Generative AI systems introduce new observability needs — context propagation across prompts, model-level metrics, prompt-source attribution, and provider-specific behavior — yet existing telemetry schemas were not designed for those semantics. Standardizing GenAI telemetry lets operators compare providers, detect prompt-level regressions, and instrument end-to-end pipelines without bespoke conventions per model or vendor.
What Sets It Apart
- Focused on GenAI semantics: defines spans, metrics, and events tailored to prompt/response flows, model context (MCP), and multi-provider scenarios so instrumentation can capture prompt inputs, transformations, and model outputs consistently.
- Machine- and human-friendly artifacts: core definitions live as YAML model files (for tooling and codegen) while Markdown docs provide readable guidance, enabling both automatic validation and direct developer consumption.
- Reference implementations and compliance matrix: includes language-specific reference pieces and a compliance matrix to show per-language/signal support, reducing integration ambiguity for operators and SDK authors.

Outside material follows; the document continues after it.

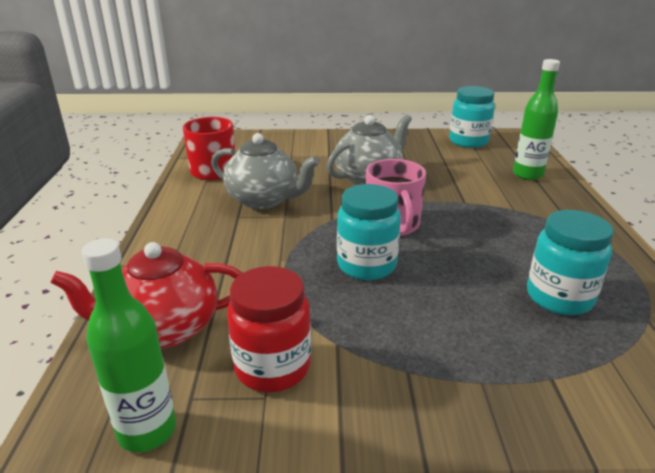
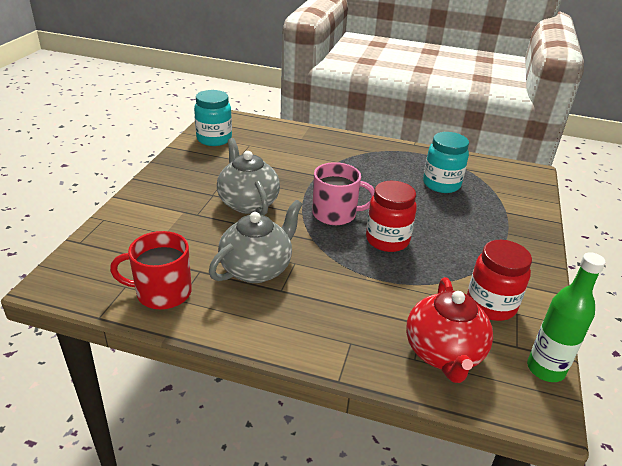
camera: 75 degrees left, 5 degrees up
(366, 265) = (387, 240): turquoise jar -> red jar
(527, 174) = (290, 138): green bottle -> none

Who It's For and Trade-offs
Great fit if you maintain or instrument GenAI services, build SDKs/agents that call multiple providers, or operate observability stacks that must surface prompt- and model-level diagnostics. It lowers integration cost by providing a shared schema and reference tooling. Look elsewhere if you need application-level business metrics only (this focuses on telemetry semantics, not higher-level analytics) or if you require turnkey APM features; this project defines conventions and references rather than providing a hosted observability product.
Where It Fits
Best used as the canonical schema layer between GenAI clients/agents and existing OpenTelemetry pipelines (collectors, exporters, APMs). It complements provider SDKs by offering a neutral mapping for attributes and events, making cross-provider comparisons and incident investigations more feasible.